# Can we display a third amenity?



## RAQ (Apr 4, 2018)

_*POKE ---> POKE ---> Developers...*_

Hiya!

Any chance we can get an expansion on our camp site to display a third... maybe even a fourth amenity?  

Plenty of room to the right side... maybe you guys can chop some trees down?

You guys have given us plenty of amenities to choose from... yet a little sad we can only display 2 at a time (1 if the other lot is currently being built / refurbished)

Thanks in advance!


----------



## TykiButterfree (Apr 7, 2018)

Right? There are so many cool amenities and I am sure a third one could fit in the middle if the other two were moved out a bit.


----------



## J087 (Apr 7, 2018)

Pretty certain The Bell Tree platform doesn't own the rights to Pocket Camp.
Better contact Nintendo.


----------



## RAQ (Apr 8, 2018)

J087 said:


> Pretty certain The Bell Tree platform doesn't own the rights to Pocket Camp.
> Better contact Nintendo.



There was an easy way to contact / suggest within the game... that option is no longer available.

Was it just there for the first couple of months after launch just to see what people "liked" or "disliked" ???

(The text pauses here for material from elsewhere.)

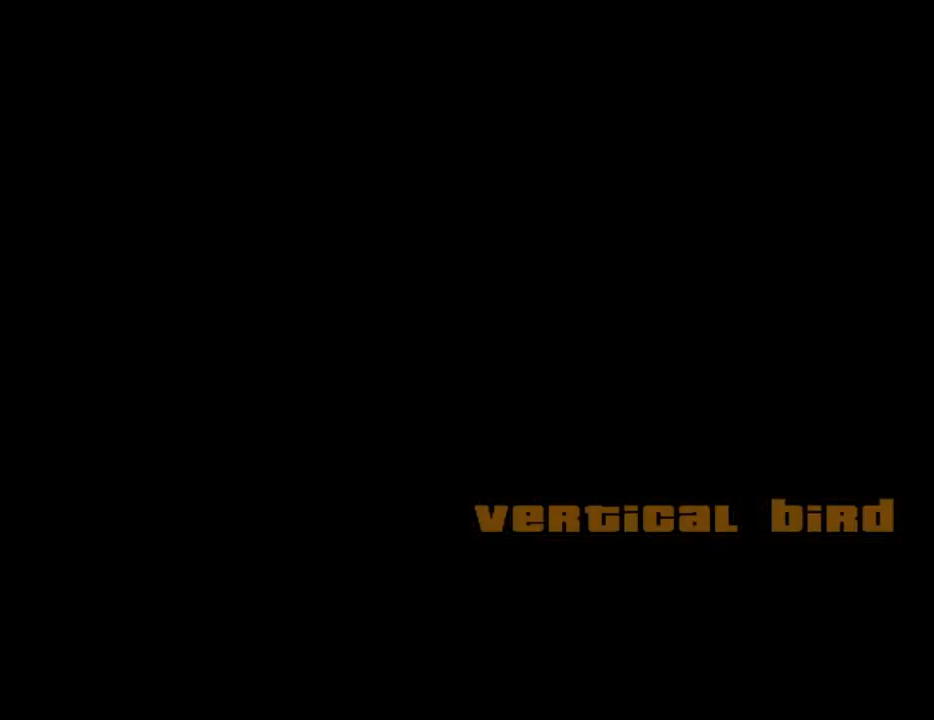
{"keys": ["space"], "mouse": [], "events": [[34, "space", "down"], [84, "a", "down"], [84, "w", "down"], [134, "space", "up"], [167, "a", "up"], [167, "w", "up"], [217, "d", "down"], [267, "d", "up"], [267, "space", "down"], [317, "a", "down"], [317, "w", "down"], [367, "space", "up"], [417, "a", "up"], [417, "d", "down"], [417, "w", "up"], [500, "d", "up"], [500, "space", "down"]]}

Or did they just disable that option for me because I was sending them a lot of suggestions


----------



## ~Unicorn~ (Apr 8, 2018)

you’re kinda acting like the forums own pocket camp? lol

the staff aren’t the “developers” so just contact nintendo. they should have customer service.


----------



## RAQ (Apr 8, 2018)

~Unicorn~ said:


> you’re kinda acting like the forums own pocket camp? lol
> 
> the staff aren’t the “developers” so just contact nintendo. they should have customer service.



Honest mistake... some forums have a system where player suggestions are sent directly to developers or the developers themselves kept track and are members of the forum

Apparently, this isn't the case here.  Sorry for the inconvenience people


----------